At 9/21/2006 4:04 PM, Blogger Brown Recluse, Esq. said...

if he was the next dirk, a potential all-star as spears thinks, they'd buy his contract out. that's what i was saying.

At 9/21/2006 5:50 PM, Blogger salt_bagel said...

I agree with seez; keep Lif out of this. Washitup!

wv: odloe: What white journalists say when something Hungarian happens.

At 9/21/2006 6:15 PM, Blogger Kames the Jelly said...

This comment has been removed by a blog administrator.

At 9/21/2006 6:38 PM, Blogger Kames the Jelly said...
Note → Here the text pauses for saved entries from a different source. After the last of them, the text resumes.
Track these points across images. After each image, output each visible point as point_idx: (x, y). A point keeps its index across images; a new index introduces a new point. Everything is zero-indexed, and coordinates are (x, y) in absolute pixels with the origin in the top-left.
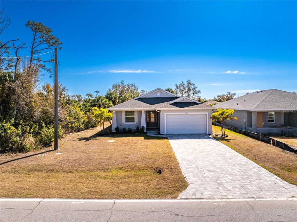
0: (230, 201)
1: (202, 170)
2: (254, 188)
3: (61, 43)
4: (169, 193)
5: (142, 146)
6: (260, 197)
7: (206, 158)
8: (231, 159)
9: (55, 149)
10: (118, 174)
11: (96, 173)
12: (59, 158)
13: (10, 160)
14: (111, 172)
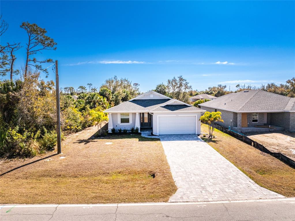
0: (210, 204)
1: (189, 174)
2: (231, 191)
3: (56, 44)
4: (162, 197)
5: (137, 149)
6: (234, 199)
7: (194, 161)
8: (215, 162)
9: (58, 153)
10: (118, 178)
11: (99, 178)
12: (64, 163)
13: (20, 166)
14: (111, 176)
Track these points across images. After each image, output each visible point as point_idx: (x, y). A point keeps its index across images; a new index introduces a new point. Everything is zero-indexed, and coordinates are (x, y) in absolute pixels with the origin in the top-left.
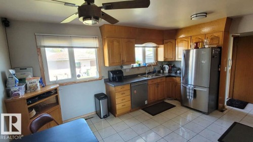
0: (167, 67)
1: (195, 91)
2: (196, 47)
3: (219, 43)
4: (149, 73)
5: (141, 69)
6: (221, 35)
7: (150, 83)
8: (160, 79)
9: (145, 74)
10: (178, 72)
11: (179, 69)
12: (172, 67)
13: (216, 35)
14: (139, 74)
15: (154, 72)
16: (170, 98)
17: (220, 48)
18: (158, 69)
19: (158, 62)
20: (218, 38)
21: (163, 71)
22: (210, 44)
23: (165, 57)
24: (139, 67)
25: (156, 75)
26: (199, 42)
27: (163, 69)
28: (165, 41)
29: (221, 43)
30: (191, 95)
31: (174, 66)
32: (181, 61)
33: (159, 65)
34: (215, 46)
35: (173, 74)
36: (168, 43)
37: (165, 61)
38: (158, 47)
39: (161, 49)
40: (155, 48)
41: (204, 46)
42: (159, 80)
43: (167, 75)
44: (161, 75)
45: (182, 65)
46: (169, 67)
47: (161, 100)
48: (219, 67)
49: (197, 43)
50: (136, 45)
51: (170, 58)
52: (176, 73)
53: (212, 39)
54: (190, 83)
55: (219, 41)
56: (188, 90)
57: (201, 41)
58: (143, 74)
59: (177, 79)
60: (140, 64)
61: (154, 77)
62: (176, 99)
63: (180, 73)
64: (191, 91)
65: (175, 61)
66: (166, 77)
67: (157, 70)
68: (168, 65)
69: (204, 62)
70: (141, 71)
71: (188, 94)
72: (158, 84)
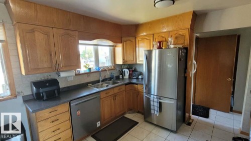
0: (127, 72)
1: (160, 103)
2: (160, 48)
3: (184, 43)
4: (104, 80)
5: (92, 75)
6: (187, 33)
7: (103, 95)
8: (118, 88)
9: (98, 81)
10: (140, 77)
11: (141, 74)
12: (133, 71)
13: (181, 33)
14: (89, 83)
15: (110, 79)
16: (131, 110)
17: (186, 49)
18: (116, 74)
19: (116, 65)
20: (183, 36)
21: (123, 76)
22: (175, 44)
23: (124, 59)
24: (90, 73)
25: (114, 83)
26: (163, 41)
27: (123, 73)
28: (123, 39)
29: (187, 43)
30: (156, 108)
31: (135, 70)
32: (143, 64)
33: (118, 69)
34: (181, 46)
35: (134, 81)
36: (128, 42)
37: (124, 64)
38: (116, 46)
39: (119, 49)
40: (112, 48)
41: (168, 46)
42: (116, 91)
43: (127, 81)
44: (120, 83)
45: (144, 69)
46: (130, 71)
47: (120, 116)
48: (185, 73)
49: (160, 42)
50: (80, 42)
51: (130, 60)
52: (137, 78)
53: (176, 38)
54: (153, 93)
55: (184, 40)
56: (152, 103)
57: (164, 39)
58: (95, 83)
59: (139, 87)
60: (90, 69)
61: (111, 86)
62: (138, 112)
63: (142, 79)
64: (156, 104)
65: (136, 64)
66: (126, 84)
67: (115, 76)
68: (128, 69)
69: (171, 66)
70: (93, 78)
71: (152, 107)
72: (115, 96)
I cannot fathom a reason to upbraid Reece Gaines' talent level while suggesting all he needed was training: intuition says you train a man because of his talent. And, yes, I went to high school with the man -- his mother is wonderful.
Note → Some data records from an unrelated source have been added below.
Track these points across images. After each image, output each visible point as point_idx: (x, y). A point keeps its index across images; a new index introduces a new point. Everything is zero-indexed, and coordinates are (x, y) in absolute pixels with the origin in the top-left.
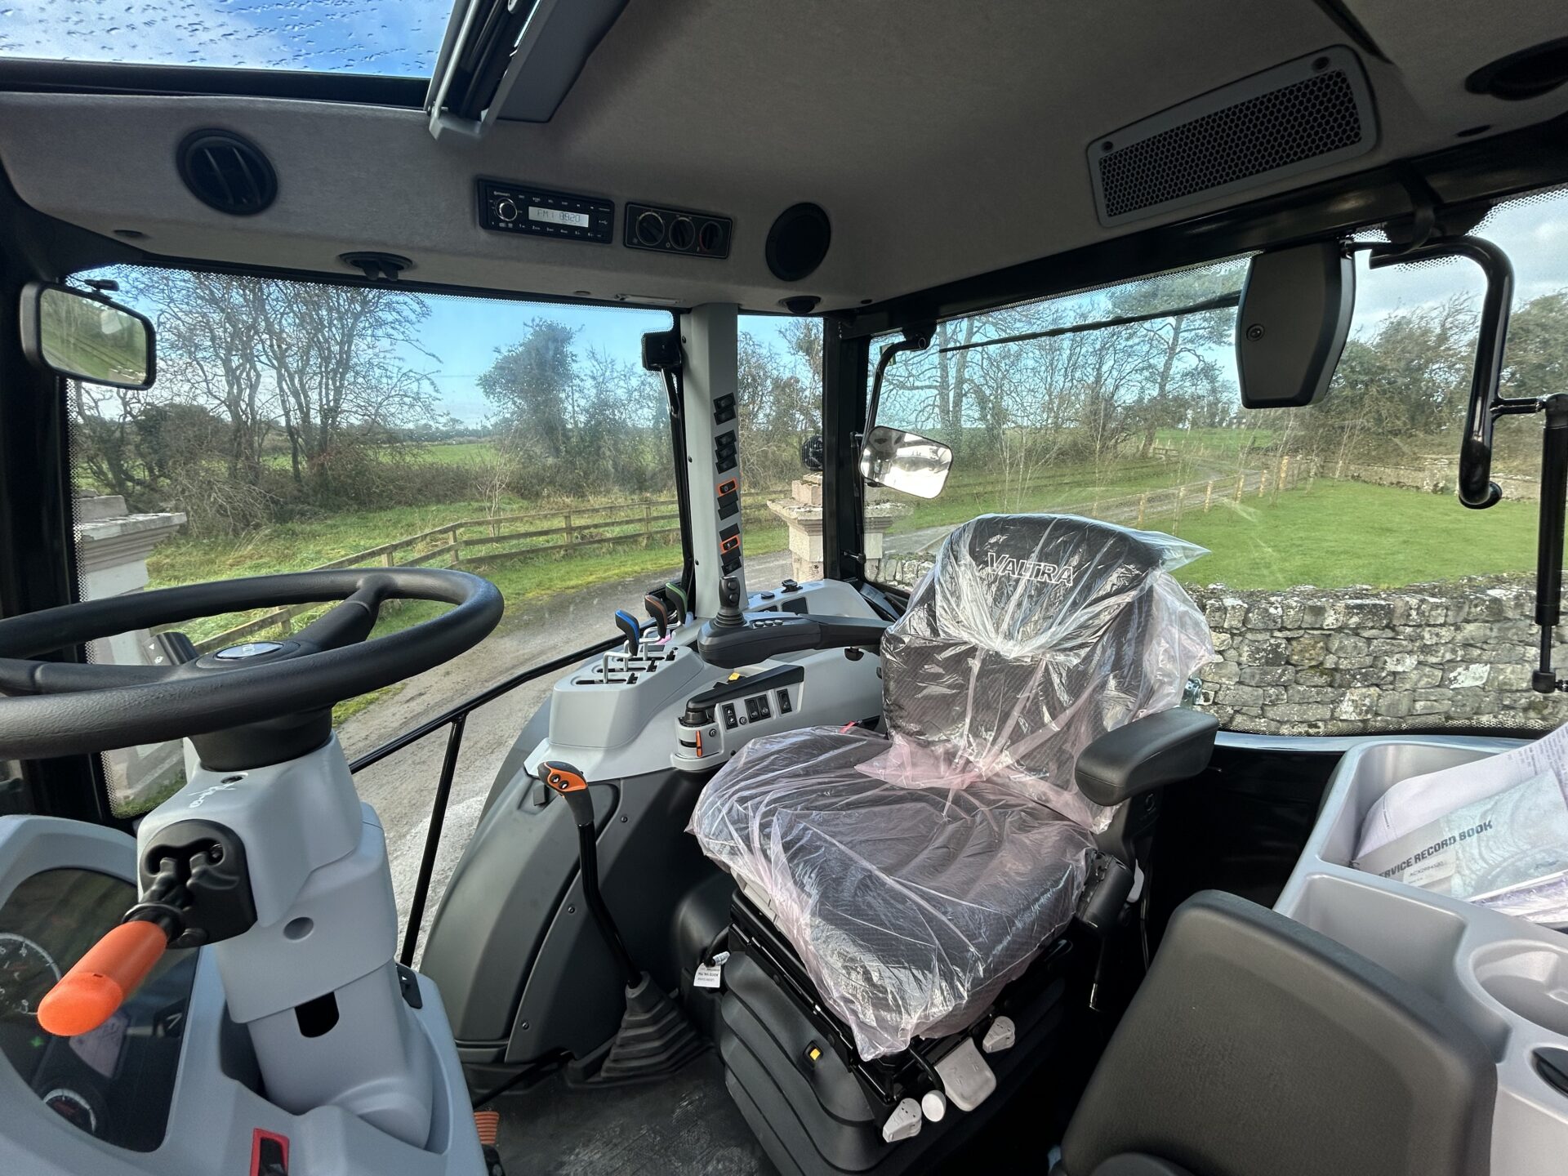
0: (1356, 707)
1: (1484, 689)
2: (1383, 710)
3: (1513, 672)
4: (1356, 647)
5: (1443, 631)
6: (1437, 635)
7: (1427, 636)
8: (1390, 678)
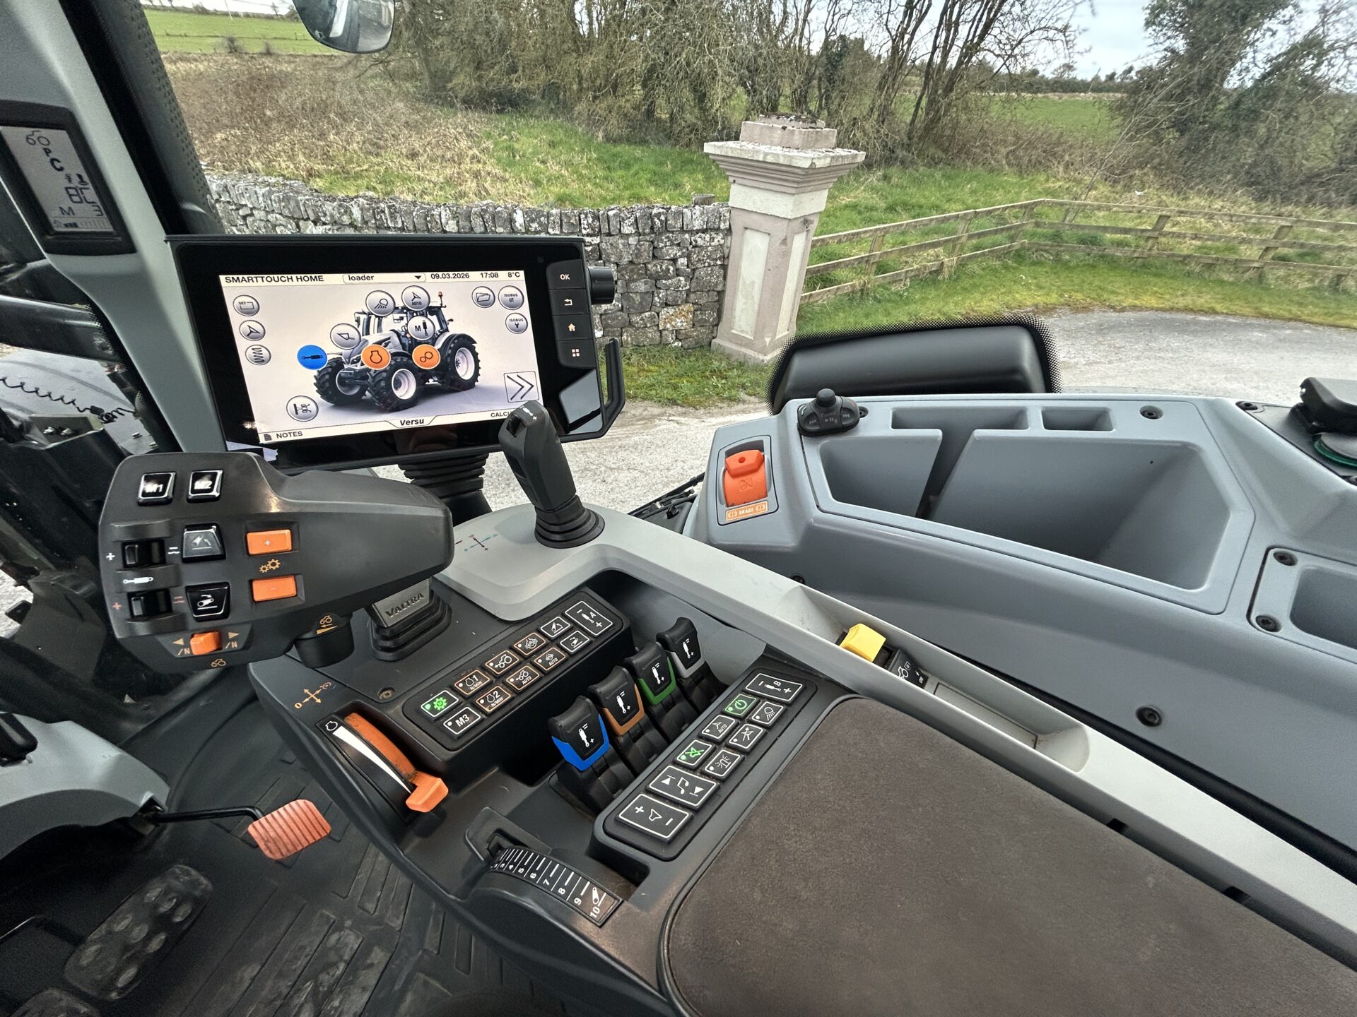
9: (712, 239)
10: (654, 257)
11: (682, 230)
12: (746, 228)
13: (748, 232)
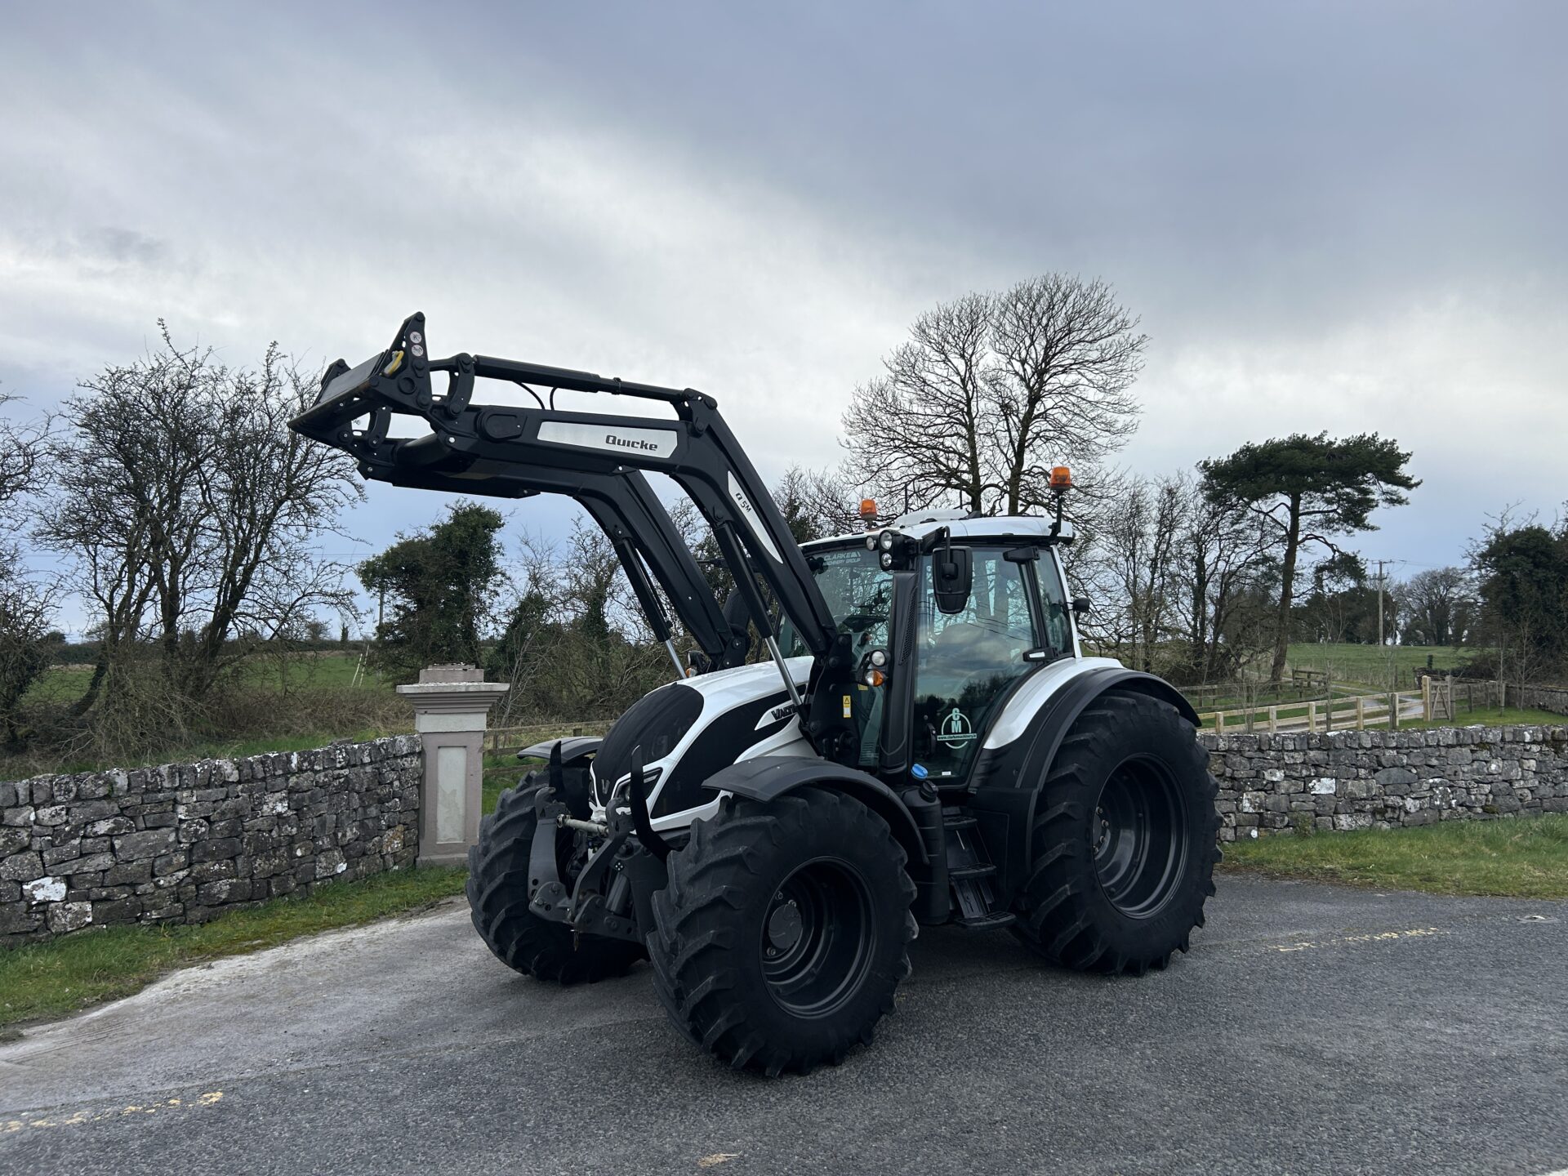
0: (1251, 803)
1: (1335, 794)
2: (1270, 807)
3: (1353, 785)
4: (1241, 763)
5: (1296, 755)
6: (1293, 757)
7: (1286, 757)
8: (1270, 786)
9: (412, 761)
10: (380, 784)
11: (395, 757)
12: (439, 747)
13: (442, 752)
Pursuant to thoughts on our international competitiveness, I agree that a dominant force in the post would wreak havoc. While, yes, international skill has augmented greatly, the the number of dominant centers in the U.S. has diminished. Damned that Petrovic and his int'l trailblazing!

At 9/21/2006 8:48 PM, Anonymous jack said...

I'm going to go so far as to say, don't blame the big man for the lack of post fundamentals. I think a lot of big men who traditionally don't post up very much have a reasonably good grasp of the post game (see Rasheed Wallace), but choose not to play it because it is very difficult to get the ball in the post, very difficult to integrate post-up moves into modern offenses. I base this on watching shaq play for a long time; considering he is the best post player in the game, it is surprising how often he would get the ball a little too far away from the block, and have to pass back out, or how often the guards would not be able to get him the ball, even though the triangle offense revolved opening up passes into shaq in the laker days.

I think a lot of forwards and centers develop the alternatives to the post-up game when they are not able to get the ball in the post where they want it. I would claim Tim Duncan as the first player with center skills who decided to be a PF instead, but it's possible he was thrust into the PF slot by D. Robinson.

I would also say, a lot of power forwards are defensive specialists, ie Shane Battier, Robert Horry, Rasheed Wallace, etc, who are very good at keeping their mark away from the post, denying entry passes, staying between their mark and the basket, etc, and then another big man is ready on help, and maybe a guard is ready to come in for the double team.

But what do I know. I just watch the game.

At 9/22/2006 2:45 AM, Blogger T. said...

Does anyone else think the US Women's team losing is as strong an indication to the "US team only had a few weeks together" theory of why the Men's team lost? If anything, the Women's team had far superior talent compared to the rest of the field.

Teamwork and familarity count for quite a bit more than talent in a one-and-done tournament.

(Or was I the only one to even notice the women losing?)

At 9/22/2006 4:04 PM, Blogger GentleWhoadie9000 said...

Don't want to change the subject but there is a serious FD red alert going on with Jason Whitlock giving his first post-Page2 interview.

He uses the word "bojangling" about 10 times in reference to Scoop Jackson and numerous others and basically calls for a new more internal civil rights movement against an "ignorant 5%" led by W.E.B. DuBois talented 10%. Terms are being pirated and redefined, who knows how this is gonna go.


At 9/27/2006 4:01 AM, Anonymous dajaajun said...

I think there are rules in the NBA Collective Bargaining Agreement that set limits on the amount of money a team can pay to buy somebody out, and/or the amount of money you can offer to a league rookie.